_DIRECTIONS_
Repeat the listing exactly. The images do not belong in the copy.

_SUPPLIED DATA_
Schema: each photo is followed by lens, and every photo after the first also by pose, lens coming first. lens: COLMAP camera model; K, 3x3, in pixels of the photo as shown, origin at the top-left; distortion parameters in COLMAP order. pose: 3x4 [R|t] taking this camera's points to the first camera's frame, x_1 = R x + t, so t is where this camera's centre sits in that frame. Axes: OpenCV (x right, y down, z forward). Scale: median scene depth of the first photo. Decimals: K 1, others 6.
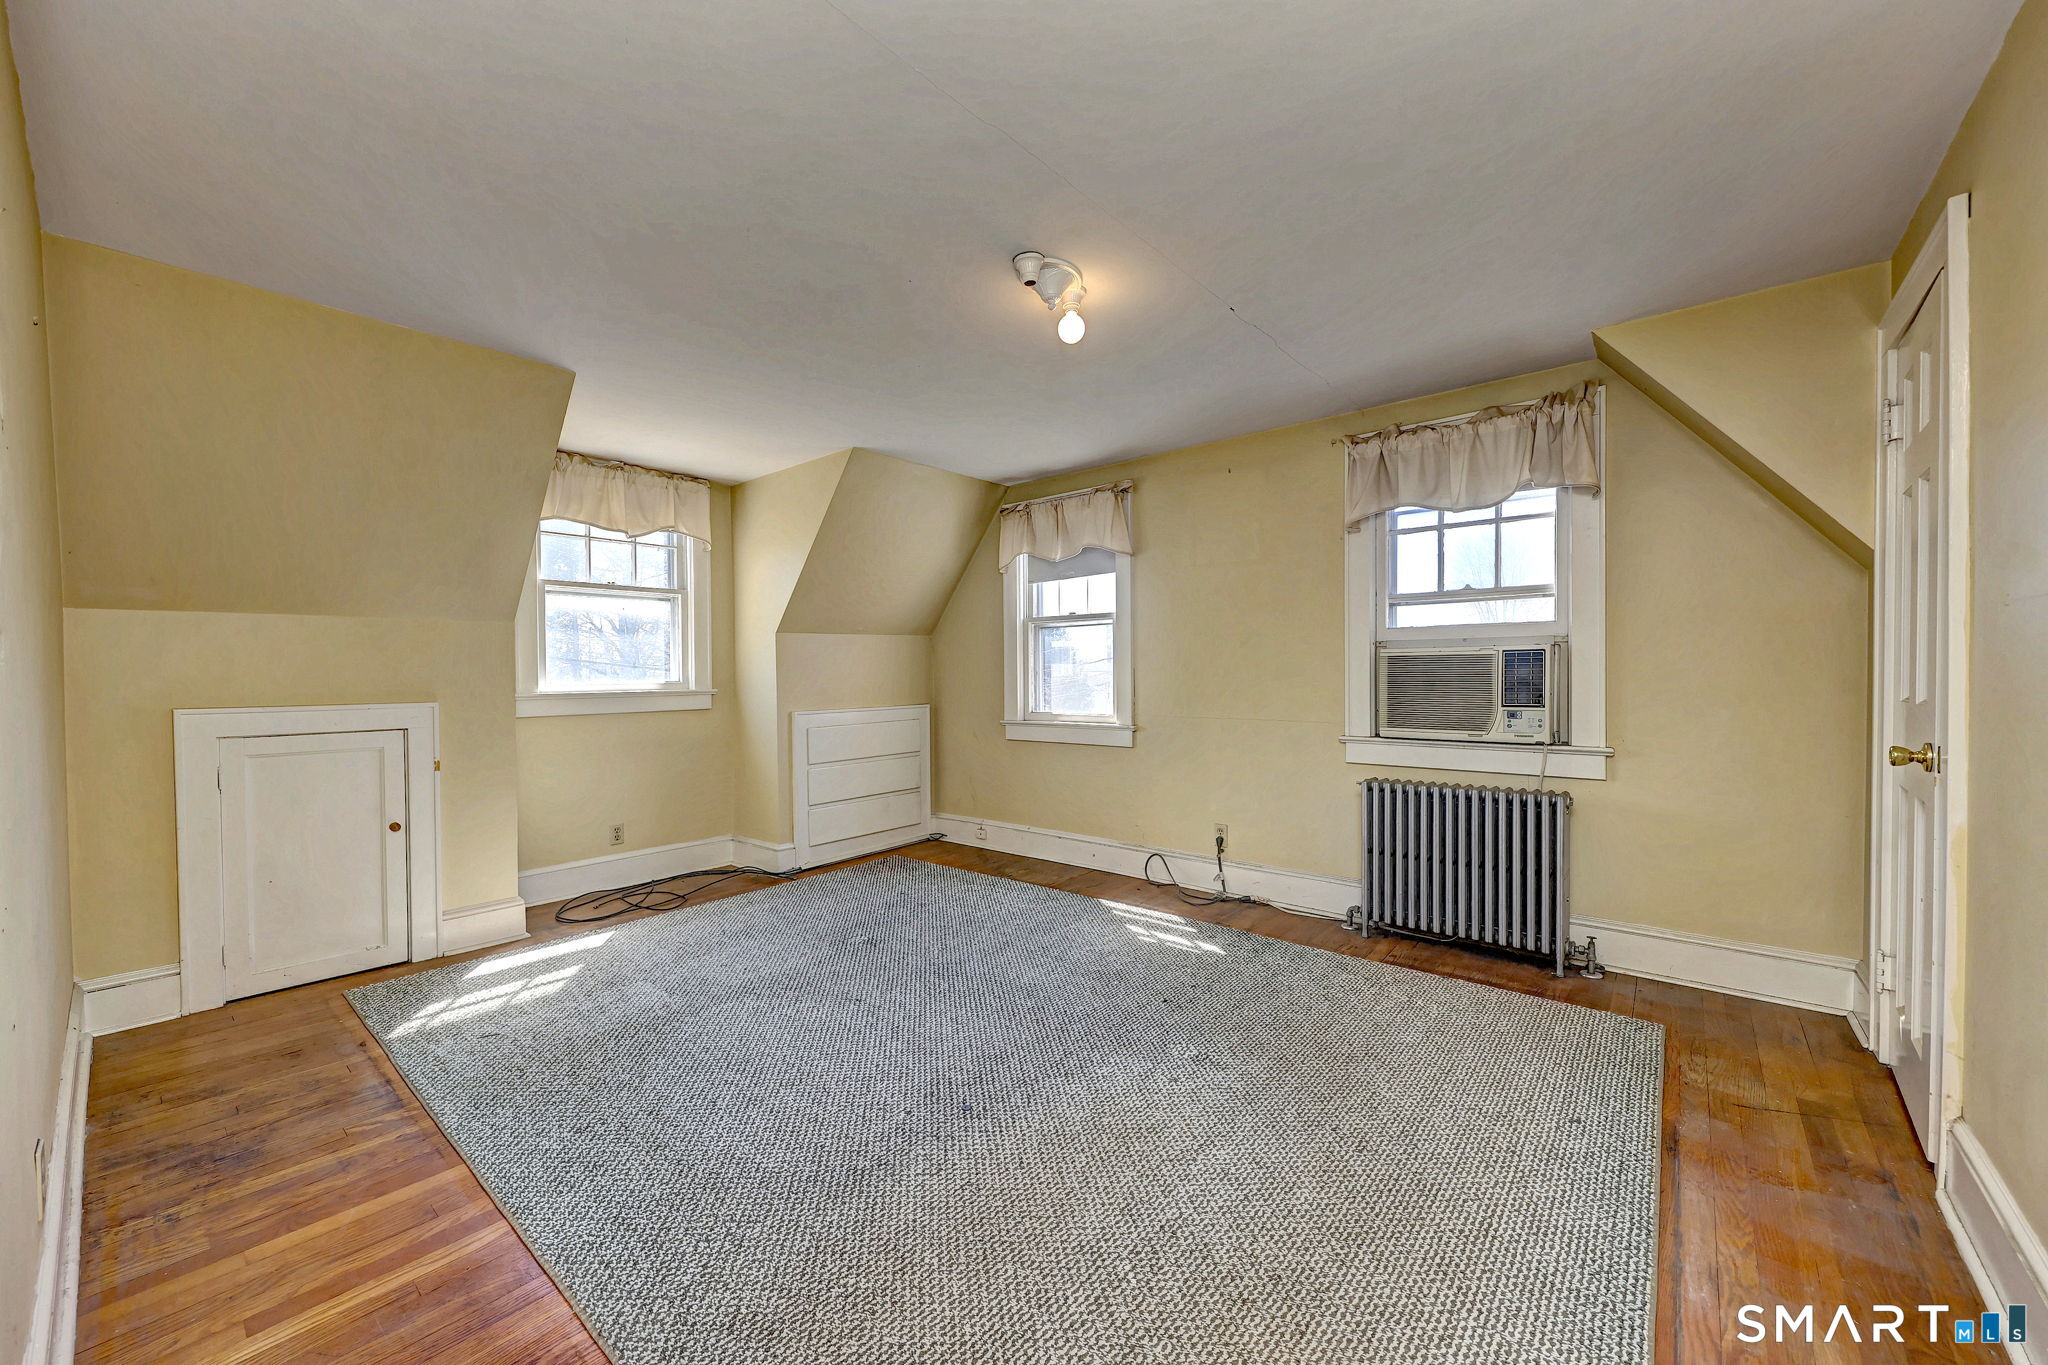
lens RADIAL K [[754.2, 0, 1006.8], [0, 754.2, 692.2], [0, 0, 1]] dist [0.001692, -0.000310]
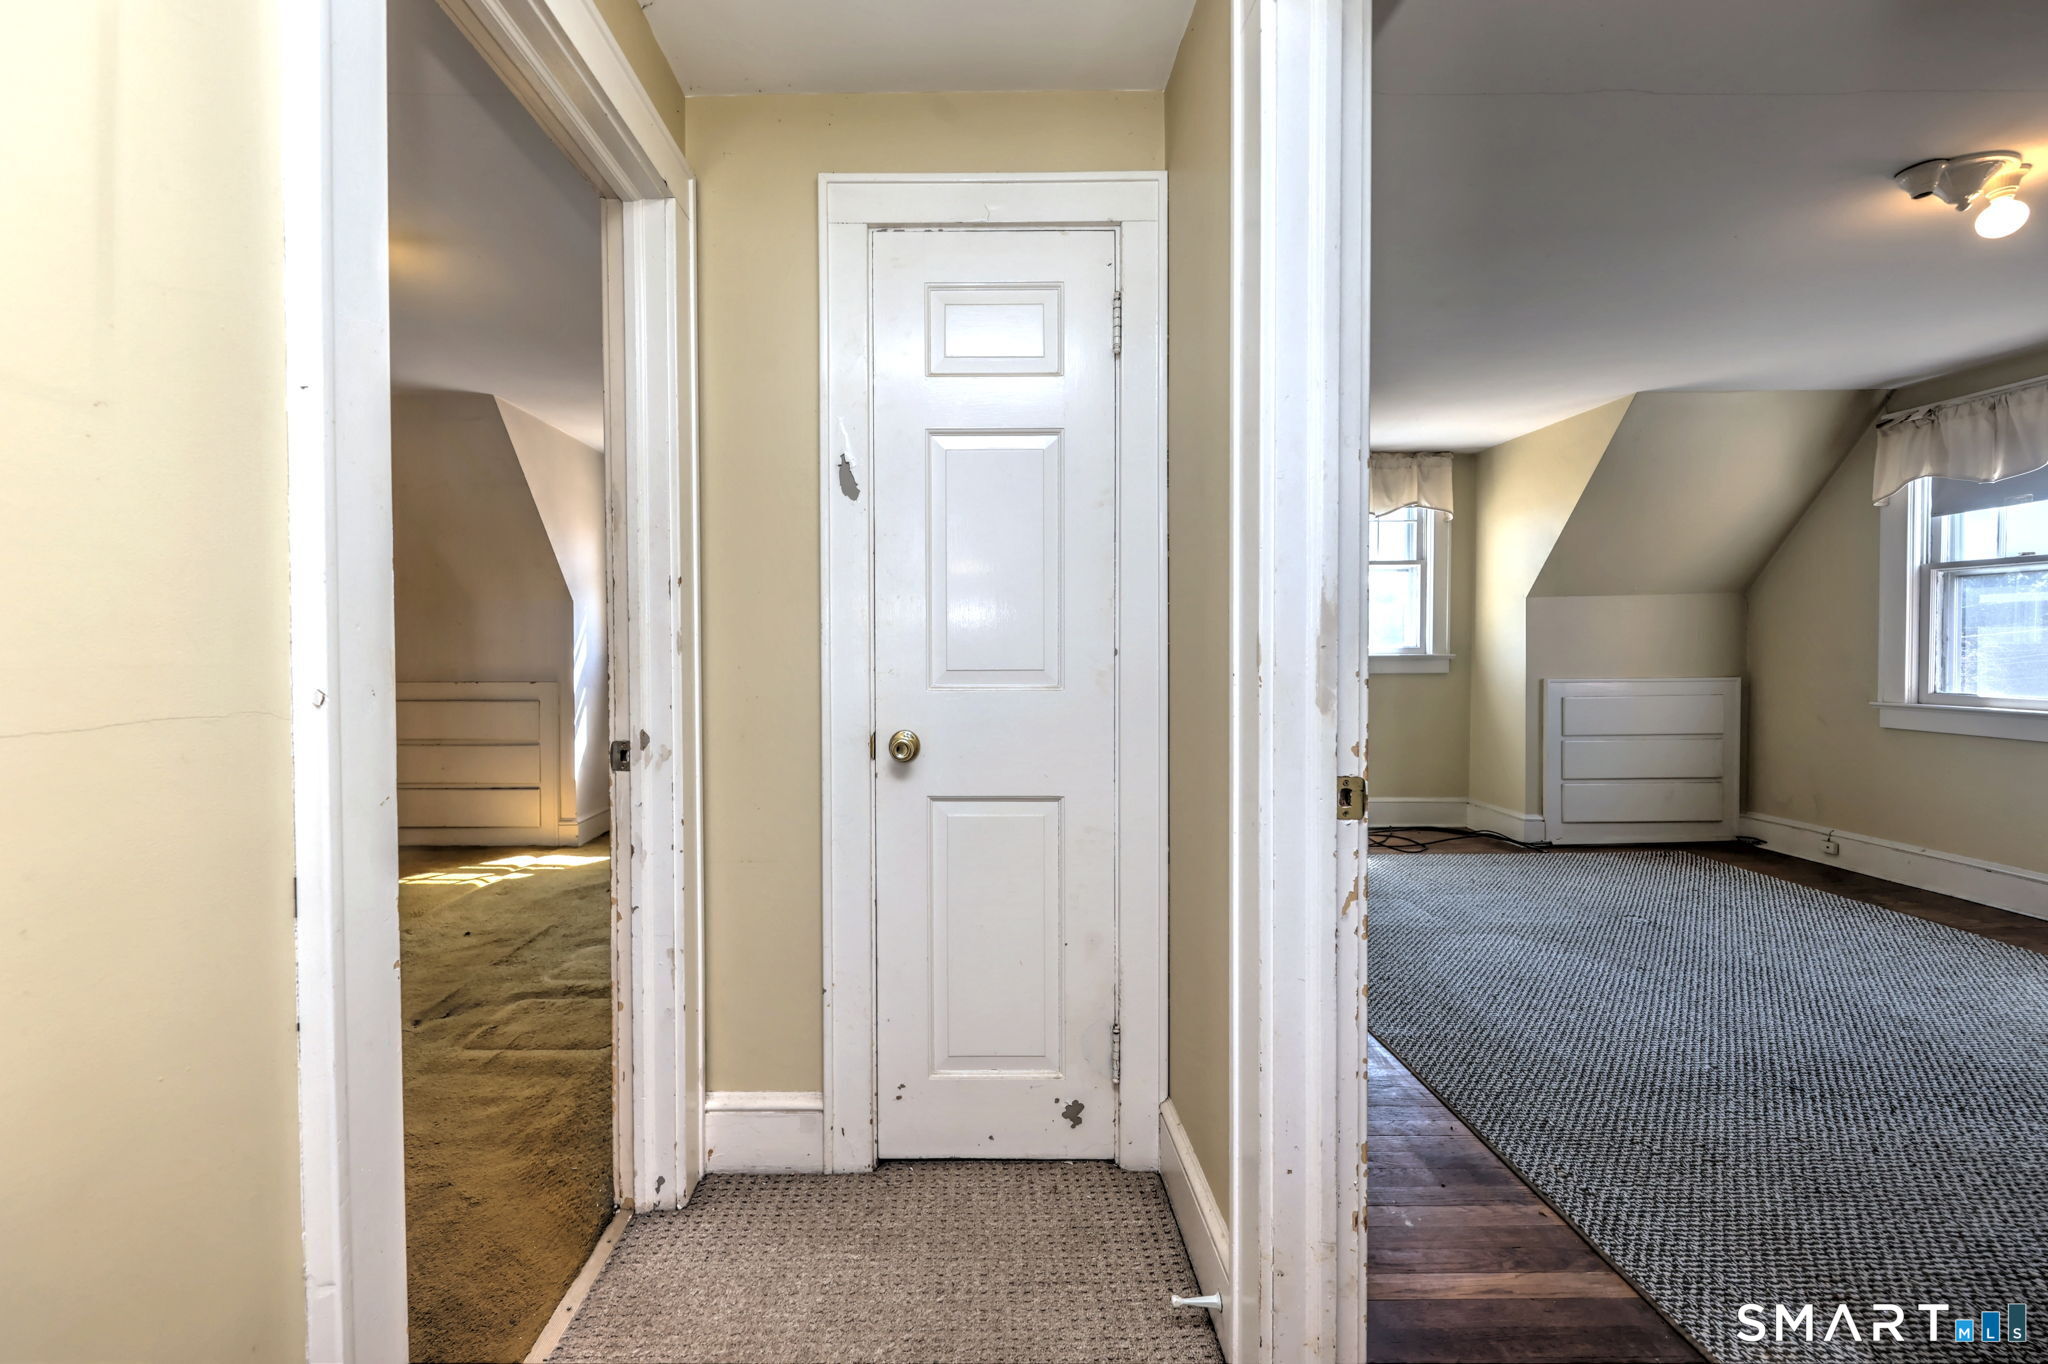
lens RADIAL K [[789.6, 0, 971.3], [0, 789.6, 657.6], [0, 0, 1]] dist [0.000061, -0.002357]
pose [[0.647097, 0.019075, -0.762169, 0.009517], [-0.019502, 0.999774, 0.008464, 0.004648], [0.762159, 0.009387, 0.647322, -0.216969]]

_THE ANSWER_
Schema: each photo is followed by lens, and every photo after the first also by pose, lens coming first. lens: COLMAP camera model; K, 3x3, in pixels of the photo as shown, origin at the top-left; distortion parameters in COLMAP order. pose: 3x4 [R|t] taking this camera's points to the first camera's frame, x_1 = R x + t, so t is where this camera's centre sits in that frame. Axes: OpenCV (x right, y down, z forward). Scale: median scene depth of the first photo. Decimals: K 1, others 6.
lens RADIAL K [[754.2, 0, 1006.8], [0, 754.2, 692.2], [0, 0, 1]] dist [0.001692, -0.000310]
lens RADIAL K [[789.6, 0, 971.3], [0, 789.6, 657.6], [0, 0, 1]] dist [0.000061, -0.002357]
pose [[0.647097, 0.019075, -0.762169, 0.009517], [-0.019502, 0.999774, 0.008464, 0.004648], [0.762159, 0.009387, 0.647322, -0.216969]]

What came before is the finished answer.